# Task brief
Identify all lines in the data containing the string "living". Copy them out.

- - - - -

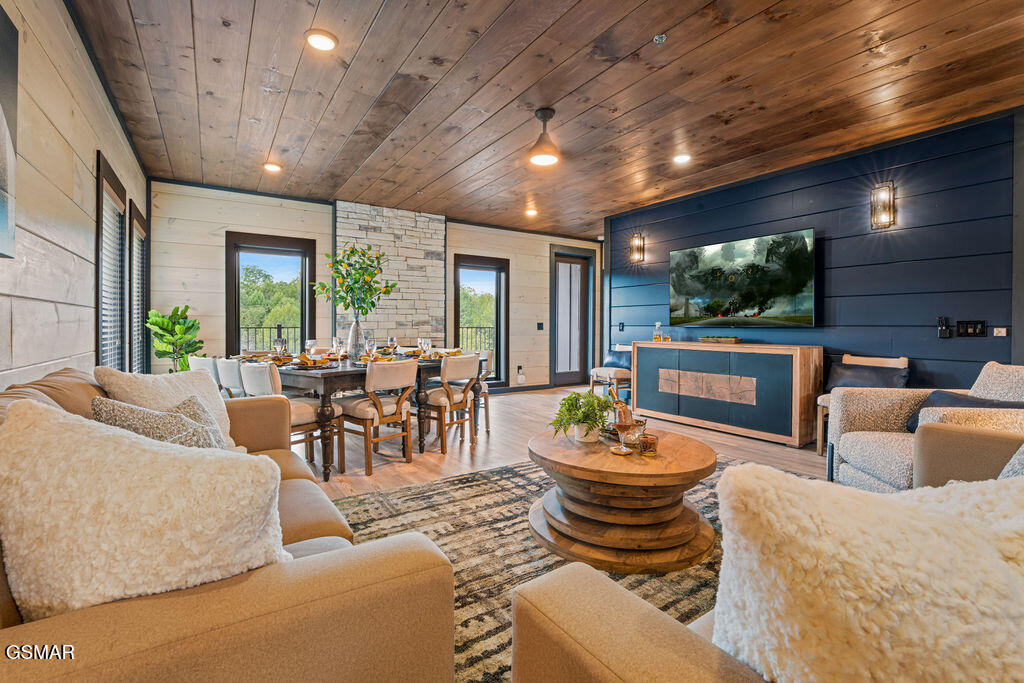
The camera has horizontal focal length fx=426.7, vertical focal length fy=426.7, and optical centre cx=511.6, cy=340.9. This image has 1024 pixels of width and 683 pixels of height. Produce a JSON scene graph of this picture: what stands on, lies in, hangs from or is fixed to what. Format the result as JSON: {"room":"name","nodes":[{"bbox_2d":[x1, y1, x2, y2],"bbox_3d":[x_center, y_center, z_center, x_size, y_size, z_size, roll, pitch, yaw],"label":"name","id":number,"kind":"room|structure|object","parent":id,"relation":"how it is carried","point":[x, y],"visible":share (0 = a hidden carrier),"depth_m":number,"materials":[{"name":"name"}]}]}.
{"room":"living room","nodes":[
{"label":"living room","id":0,"kind":"room"},
{"bbox_2d":[0,0,147,390],"bbox_3d":[-1.849,-0.347,1.394,0.156,2.790,7.771,0,1,-34],"label":"left wall","id":1,"kind":"structure","parent":0,"point":[91,162],"depth_m":2.07,"materials":[{"name":"wood"}]},
{"bbox_2d":[0,5,18,259],"bbox_3d":[-1.575,-0.727,1.158,0.039,0.882,1.024,0,1,-34],"label":"picture","id":2,"kind":"object","parent":1,"relation":"attached to","point":[3,122],"visible":1,"depth_m":1.52},
{"bbox_2d":[94,152,129,370],"bbox_3d":[-3.153,-0.370,3.304,0.157,1.833,1.020,0,1,-34],"label":"window","id":3,"kind":"structure","parent":1,"relation":"in","point":[103,184],"depth_m":3.43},
{"bbox_2d":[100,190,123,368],"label":"window blind","id":4,"kind":"object","parent":3,"relation":"attached to","point":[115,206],"visible":0.43,"depth_m":3.35,"materials":[{"name":"white"}]},
{"bbox_2d":[128,201,148,372],"bbox_3d":[-3.805,-0.415,4.248,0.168,1.802,1.007,0,1,-34],"label":"window","id":5,"kind":"structure","parent":1,"relation":"in","point":[141,220],"depth_m":4.37,"materials":[{"name":"wood"}]},
{"bbox_2d":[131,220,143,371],"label":"window blind","id":6,"kind":"object","parent":5,"relation":"attached to","point":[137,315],"visible":0.39,"depth_m":4.33,"materials":[{"name":"white"}]},
{"bbox_2d":[146,181,601,395],"bbox_3d":[-1.182,-0.458,6.656,6.804,2.776,0.197,0,1,-34],"label":"back wall","id":7,"kind":"structure","parent":0,"point":[213,247],"depth_m":5.44,"materials":[{"name":"wood"}]},
{"bbox_2d":[225,232,317,356],"bbox_3d":[-3.141,-0.419,5.616,1.039,1.836,0.156,0,1,-34],"label":"window","id":8,"kind":"structure","parent":7,"relation":"in","point":[305,289],"depth_m":5.59,"materials":[{"name":"glass"}]},
{"bbox_2d":[335,201,446,349],"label":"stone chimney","id":9,"kind":"object","parent":7,"relation":"attached to","point":[429,273],"visible":0.68,"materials":[{"name":"stone"}]},
{"bbox_2d":[453,254,508,386],"bbox_3d":[-0.532,-0.292,7.082,1.022,2.159,0.151,0,1,-34],"label":"window","id":10,"kind":"structure","parent":7,"relation":"in","point":[473,267],"depth_m":7.19,"materials":[{"name":"glass"}]},
{"bbox_2d":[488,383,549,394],"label":"baseboard","id":11,"kind":"structure","parent":7,"relation":"attached to","point":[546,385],"depth_m":7.36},
{"bbox_2d":[516,365,524,382],"bbox_3d":[0.143,0.577,7.158,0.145,0.272,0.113,0,1,-34],"label":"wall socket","id":12,"kind":"object","parent":7,"relation":"attached to","point":[520,367],"visible":0.99,"depth_m":7.13,"materials":[{"name":"white plastic"}]},
{"bbox_2d":[536,322,543,330],"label":"light switch","id":13,"kind":"object","parent":7,"relation":"attached to","point":[540,325],"visible":0.98,"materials":[{"name":"black plastic"}]},
{"bbox_2d":[549,247,593,388],"bbox_3d":[1.128,-0.399,7.931,1.096,2.551,0.131,0,1,-34],"label":"glass door","id":14,"kind":"structure","parent":7,"relation":"in","point":[558,359],"depth_m":7.95,"materials":[{"name":"brown wood"}]},
{"bbox_2d":[68,0,1023,238],"bbox_3d":[0.751,-1.826,3.389,6.304,0.113,7.898,0,1,-34],"label":"ceiling","id":15,"kind":"structure","parent":0,"point":[660,26],"depth_m":3.00,"materials":[{"name":"brown wood"}]},
{"bbox_2d":[263,161,281,172],"bbox_3d":[-2.484,-1.808,4.425,0.176,0.035,0.174,0,1,-34],"label":"recessed light","id":16,"kind":"object","parent":15,"relation":"in","point":[273,168],"visible":0.99,"depth_m":4.41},
{"bbox_2d":[304,29,337,51],"bbox_3d":[-1.122,-1.768,2.512,0.183,0.025,0.182,0,1,-34],"label":"recessed light","id":17,"kind":"object","parent":15,"relation":"in","point":[317,42],"visible":0.99,"depth_m":2.50,"materials":[{"name":"white"}]},
{"bbox_2d":[525,207,537,216],"bbox_3d":[0.277,-1.838,6.079,0.184,0.055,0.185,0,1,-34],"label":"recessed light","id":18,"kind":"object","parent":15,"relation":"in","point":[532,212],"visible":0.99,"depth_m":6.05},
{"bbox_2d":[528,107,560,166],"bbox_3d":[0.255,-1.604,3.349,0.259,0.388,0.258,0,1,-34],"label":"ceiling light","id":19,"kind":"object","parent":15,"relation":"hanging from","point":[546,114],"visible":1,"depth_m":3.31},
{"bbox_2d":[653,33,667,45],"bbox_3d":[0.854,-1.732,2.457,0.069,0.040,0.069,0,1,-34],"label":"sprinkler head","id":20,"kind":"object","parent":15,"relation":"attached to","point":[658,38],"visible":0.98,"depth_m":2.45},
{"bbox_2d":[673,153,690,164],"bbox_3d":[1.663,-1.794,4.181,0.176,0.034,0.177,0,1,-34],"label":"recessed light","id":21,"kind":"object","parent":15,"relation":"in","point":[682,158],"visible":0.99,"depth_m":4.17,"materials":[{"name":"white"}]},
{"bbox_2d":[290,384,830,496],"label":"floor","id":22,"kind":"structure","parent":0,"point":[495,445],"depth_m":3.78,"materials":[{"name":"brown wood"}]},
{"bbox_2d":[144,305,202,372],"bbox_3d":[-3.566,0.266,4.548,0.528,1.291,0.555,0,1,-34],"label":"potted plant","id":23,"kind":"object","parent":22,"relation":"on","point":[187,307],"visible":0.74,"depth_m":4.50,"materials":[{"name":"green plant"}]},
{"bbox_2d":[189,355,221,387],"bbox_3d":[-2.667,0.543,4.023,0.479,0.824,0.559,1,1,34],"label":"dining chair","id":24,"kind":"object","parent":22,"relation":"on","point":[207,361],"visible":0.23,"depth_m":3.79,"materials":[{"name":"white fabric"}]},
{"bbox_2d":[217,357,247,397],"bbox_3d":[-2.169,0.544,3.662,0.457,0.823,0.558,1,1,38],"label":"dining chair","id":25,"kind":"object","parent":22,"relation":"on","point":[229,369],"visible":0.32,"depth_m":3.45,"materials":[{"name":"fabric"}]},
{"bbox_2d":[242,361,346,475],"bbox_3d":[-1.665,0.561,3.259,0.495,0.821,0.566,1,1,38],"label":"dining chair","id":26,"kind":"object","parent":22,"relation":"on","point":[303,409],"visible":0.53,"depth_m":3.16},
{"bbox_2d":[263,351,466,479],"bbox_3d":[-1.439,0.574,4.074,1.568,0.759,1.589,1,1,38],"label":"dining table","id":27,"kind":"object","parent":22,"relation":"on","point":[341,371],"visible":0.51,"depth_m":3.32,"materials":[{"name":"brown wood"}]},
{"bbox_2d":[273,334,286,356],"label":"wine glass","id":28,"kind":"object","parent":27,"relation":"on","point":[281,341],"visible":0.94,"depth_m":3.77,"materials":[{"name":"clear glass"}]},
{"bbox_2d":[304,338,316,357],"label":"wine glass","id":29,"kind":"object","parent":27,"relation":"on","point":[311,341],"visible":0.85,"depth_m":3.91,"materials":[{"name":"clear glass"}]},
{"bbox_2d":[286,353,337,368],"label":"plate","id":30,"kind":"object","parent":27,"relation":"on","point":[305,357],"visible":0.96,"depth_m":3.34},
{"bbox_2d":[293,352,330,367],"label":"napkin","id":31,"kind":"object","parent":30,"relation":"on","point":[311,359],"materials":[{"name":"orange fabric"}]},
{"bbox_2d":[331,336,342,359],"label":"wine glass","id":32,"kind":"object","parent":27,"relation":"on","point":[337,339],"visible":0.98,"depth_m":3.99,"materials":[{"name":"clear glass"}]},
{"bbox_2d":[346,314,363,360],"bbox_3d":[-1.475,-0.030,4.015,0.148,0.401,0.147,0,1,-34],"label":"vase","id":33,"kind":"object","parent":27,"relation":"on","point":[353,329],"visible":0.88,"depth_m":3.97,"materials":[{"name":"clear glass"}]},
{"bbox_2d":[312,244,397,317],"bbox_3d":[-1.508,-0.508,4.171,0.714,0.844,0.701,1,1,37],"label":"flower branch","id":34,"kind":"object","parent":33,"relation":"in","point":[355,261],"visible":0.95,"depth_m":4.09,"materials":[{"name":"green plant"}]},
{"bbox_2d":[364,336,375,360],"bbox_3d":[-1.251,0.075,3.775,0.084,0.221,0.085,1,1,35],"label":"wine glass","id":35,"kind":"object","parent":27,"relation":"on","point":[369,341],"visible":0.98,"depth_m":3.75,"materials":[{"name":"clear glass"}]},
{"bbox_2d":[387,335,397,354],"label":"wine glass","id":36,"kind":"object","parent":27,"relation":"on","point":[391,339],"visible":0.97,"depth_m":4.33,"materials":[{"name":"clear glass"}]},
{"bbox_2d":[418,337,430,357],"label":"wine glass","id":37,"kind":"object","parent":27,"relation":"on","point":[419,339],"visible":0.98,"depth_m":4.10,"materials":[{"name":"clear glass"}]},
{"bbox_2d":[335,357,418,476],"bbox_3d":[-1.084,0.552,3.406,0.560,0.837,0.482,1,1,40],"label":"dining chair","id":38,"kind":"object","parent":22,"relation":"on","point":[361,407],"visible":0.95,"depth_m":3.28,"materials":[{"name":"brown wood"}]},
{"bbox_2d":[419,353,480,453],"bbox_3d":[-0.629,0.540,3.990,0.559,0.838,0.485,1,1,38],"label":"dining chair","id":39,"kind":"object","parent":22,"relation":"on","point":[451,373],"visible":0.94,"depth_m":3.83,"materials":[{"name":"brown wood"}]},
{"bbox_2d":[472,347,494,435],"bbox_3d":[-0.505,0.525,4.626,0.498,0.848,0.528,1,1,37],"label":"dining chair","id":40,"kind":"object","parent":22,"relation":"on","point":[487,425],"visible":0.34,"depth_m":4.58,"materials":[{"name":"wood"}]},
{"bbox_2d":[323,455,768,682],"bbox_3d":[0.577,0.996,2.154,3.187,0.011,2.936,0,1,-34],"label":"area rug","id":41,"kind":"object","parent":22,"relation":"on","point":[445,484],"visible":0.35,"depth_m":2.09,"materials":[{"name":"carpet"}]},
{"bbox_2d":[0,366,458,682],"bbox_3d":[-1.110,0.570,1.415,1.033,0.851,2.244,0,1,-34],"label":"sofa","id":42,"kind":"object","parent":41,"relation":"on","point":[291,610],"visible":0.69,"depth_m":0.77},
{"bbox_2d":[0,396,287,618],"bbox_3d":[-0.765,0.368,0.926,0.557,0.476,0.373,0,1,-34],"label":"fluffy pillow","id":43,"kind":"object","parent":42,"relation":"on","point":[147,451],"visible":0.86,"depth_m":0.79,"materials":[{"name":"beige fabric"}]},
{"bbox_2d":[94,366,236,447],"bbox_3d":[-1.502,0.326,1.901,0.315,0.428,0.478,0,1,11],"label":"white pillow","id":44,"kind":"object","parent":42,"relation":"on","point":[217,403],"visible":0.4,"depth_m":1.86,"materials":[{"name":"beige fabric"}]},
{"bbox_2d":[527,427,717,573],"bbox_3d":[0.573,0.769,2.303,0.997,0.427,0.989,0,1,-34],"label":"coffee table","id":45,"kind":"object","parent":41,"relation":"on","point":[704,464],"visible":0.93,"depth_m":1.95,"materials":[{"name":"brown wood"}]},
{"bbox_2d":[549,389,612,443],"bbox_3d":[0.379,0.408,2.339,0.353,0.280,0.362,1,1,30],"label":"potted plant","id":46,"kind":"object","parent":45,"relation":"on","point":[590,401],"visible":0.98,"depth_m":2.28,"materials":[{"name":"green plant"}]},
{"bbox_2d":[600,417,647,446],"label":"tray","id":47,"kind":"object","parent":45,"relation":"on","point":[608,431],"visible":0.52,"depth_m":2.33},
{"bbox_2d":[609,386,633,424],"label":"wine bottle","id":48,"kind":"object","parent":47,"relation":"in","point":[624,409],"visible":0.54,"depth_m":2.32,"materials":[{"name":"glass"}]},
{"bbox_2d":[612,412,636,455],"bbox_3d":[0.549,0.452,2.106,0.106,0.211,0.106,0,1,-8],"label":"wine glass","id":49,"kind":"object","parent":45,"relation":"on","point":[624,425],"visible":0.99,"depth_m":2.08,"materials":[{"name":"glass"}]},
{"bbox_2d":[638,433,657,455],"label":"drinking glass","id":50,"kind":"object","parent":45,"relation":"on","point":[648,447],"visible":0.99,"depth_m":2.09,"materials":[{"name":"orange glass"}]},
{"bbox_2d":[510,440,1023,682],"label":"armchair","id":51,"kind":"object","parent":41,"relation":"on","point":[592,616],"visible":0.74,"depth_m":0.72,"materials":[{"name":"beige fabric"}]},
{"bbox_2d":[711,463,1023,682],"bbox_3d":[0.605,0.425,0.637,0.578,0.441,0.338,1,1,28],"label":"fluffy pillow","id":52,"kind":"object","parent":51,"relation":"on","point":[858,504],"visible":0.97,"depth_m":0.58,"materials":[{"name":"beige fabric"}]},
{"bbox_2d":[997,444,1023,478],"bbox_3d":[1.573,0.403,1.142,0.488,0.389,0.381,0,1,-19],"label":"throw pillow","id":53,"kind":"object","parent":51,"relation":"on","point":[1004,472],"visible":0.37,"depth_m":1.25,"materials":[{"name":"grey fabric"}]},
{"bbox_2d":[589,344,632,400],"bbox_3d":[1.515,0.490,6.107,0.617,0.837,0.623,0,1,-34],"label":"chair","id":54,"kind":"object","parent":22,"relation":"on","point":[594,373],"visible":0.6,"depth_m":5.94,"materials":[{"name":"wood"}]},
{"bbox_2d":[603,348,632,367],"bbox_3d":[1.556,0.280,6.228,0.196,0.313,0.500,0,1,-34],"label":"throw pillow","id":55,"kind":"object","parent":54,"relation":"on","point":[614,361],"visible":0.66,"depth_m":6.16,"materials":[{"name":"blue fabric"}]},
{"bbox_2d":[633,340,821,447],"bbox_3d":[2.269,0.505,4.755,0.508,0.895,1.876,0,1,-34],"label":"media console","id":56,"kind":"object","parent":22,"relation":"on","point":[794,425],"visible":0.98,"depth_m":4.30,"materials":[{"name":"wood"}]},
{"bbox_2d":[652,322,664,341],"bbox_3d":[1.838,-0.111,5.383,0.101,0.261,0.102,-1,1,-44],"label":"decanter","id":57,"kind":"object","parent":56,"relation":"on","point":[656,339],"visible":1,"depth_m":5.36,"materials":[{"name":"clear glass"}]},
{"bbox_2d":[698,335,741,344],"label":"planter","id":58,"kind":"object","parent":56,"relation":"on","point":[706,339],"visible":0.99,"depth_m":4.66,"materials":[{"name":"brown wood"}]},
{"bbox_2d":[818,353,907,457],"bbox_3d":[2.987,0.549,3.640,0.575,0.850,0.528,0,1,-34],"label":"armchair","id":59,"kind":"object","parent":22,"relation":"on","point":[818,401],"visible":0.28,"depth_m":3.70,"materials":[{"name":"wood"}]},
{"bbox_2d":[825,362,910,391],"bbox_3d":[2.970,0.368,3.615,0.231,0.318,0.538,0,1,-34],"label":"dark pillow","id":60,"kind":"object","parent":59,"relation":"on","point":[886,383],"visible":0.58,"depth_m":3.58,"materials":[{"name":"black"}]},
{"bbox_2d":[828,361,1023,491],"bbox_3d":[2.386,0.555,2.275,0.923,0.864,0.931,0,1,11],"label":"armchair","id":61,"kind":"object","parent":22,"relation":"on","point":[876,439],"visible":0.54,"depth_m":2.39,"materials":[{"name":"fabric"}]},
{"bbox_2d":[903,391,1023,433],"bbox_3d":[2.431,0.429,2.304,0.299,0.268,0.424,0,1,8],"label":"throw pillow","id":62,"kind":"object","parent":61,"relation":"on","point":[930,403],"visible":0.29,"depth_m":2.31,"materials":[{"name":"fabric"}]},
{"bbox_2d":[970,361,1023,402],"bbox_3d":[2.731,0.338,2.296,0.275,0.445,0.465,0,1,10],"label":"pillow","id":63,"kind":"object","parent":61,"relation":"on","point":[1004,375],"visible":0.64,"depth_m":2.33,"materials":[{"name":"fabric"}]},
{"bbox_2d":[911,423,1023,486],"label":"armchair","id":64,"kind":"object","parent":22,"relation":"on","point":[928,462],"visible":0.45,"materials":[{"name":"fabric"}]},
{"bbox_2d":[608,108,1022,396],"bbox_3d":[3.053,-0.397,4.376,0.151,2.773,5.545,0,1,-34],"label":"shiplap wall","id":65,"kind":"structure","parent":0,"point":[838,255],"depth_m":3.85,"materials":[{"name":"blue paint"}]},
{"bbox_2d":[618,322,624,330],"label":"light switch","id":66,"kind":"object","parent":65,"relation":"attached to","point":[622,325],"visible":0.98,"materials":[{"name":"black plastic"}]},
{"bbox_2d":[630,232,645,263],"bbox_3d":[1.725,-1.281,5.890,0.167,0.395,0.137,0,1,-34],"label":"wall sconce","id":67,"kind":"object","parent":65,"relation":"attached to","point":[638,249],"visible":0.99,"depth_m":5.87,"materials":[{"name":"metal"}]},
{"bbox_2d":[668,228,816,327],"bbox_3d":[2.539,-0.646,4.868,0.065,0.981,1.617,0,1,-34],"label":"television","id":68,"kind":"object","parent":65,"relation":"attached to","point":[704,281],"visible":0.99,"depth_m":4.70,"materials":[{"name":"black"}]},
{"bbox_2d":[870,182,895,229],"bbox_3d":[3.249,-1.184,3.741,0.151,0.383,0.145,0,1,-34],"label":"wall sconce","id":69,"kind":"object","parent":65,"relation":"attached to","point":[888,196],"visible":0.99,"depth_m":3.72,"materials":[{"name":"metal"}]},
{"bbox_2d":[937,316,950,337],"bbox_3d":[3.521,-0.117,3.482,0.043,0.174,0.078,0,1,-34],"label":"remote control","id":70,"kind":"object","parent":65,"relation":"attached to","point":[944,331],"visible":0.99,"depth_m":3.47,"materials":[{"name":"black plastic"}]},
{"bbox_2d":[956,320,986,336],"bbox_3d":[3.629,-0.102,3.369,0.017,0.120,0.167,0,1,-34],"label":"light switch","id":71,"kind":"object","parent":65,"relation":"attached to","point":[972,329],"visible":0.97,"depth_m":3.37,"materials":[{"name":"black plastic"}]},
{"bbox_2d":[993,326,1006,336],"bbox_3d":[3.772,-0.074,3.296,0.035,0.078,0.089,0,1,-34],"label":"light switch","id":72,"kind":"object","parent":65,"relation":"attached to","point":[1002,329],"visible":0.97,"depth_m":3.29,"materials":[{"name":"plastic"}]},
{"label":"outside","id":73,"kind":"structure","parent":0,"visible":0},
{"label":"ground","id":74,"kind":"structure","parent":73,"visible":0},
{"bbox_2d":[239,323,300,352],"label":"balcony railing","id":75,"kind":"object","parent":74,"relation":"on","point":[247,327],"visible":0.3,"depth_m":7.23,"materials":[{"name":"black metal"}]},
{"bbox_2d":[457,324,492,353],"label":"balcony railing","id":76,"kind":"object","parent":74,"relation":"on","point":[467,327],"visible":0.25,"depth_m":9.13,"materials":[{"name":"metal"}]}
]}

- - - - -

# Response
{"room":"living room","nodes":[
{"label":"living room","id":0,"kind":"room"},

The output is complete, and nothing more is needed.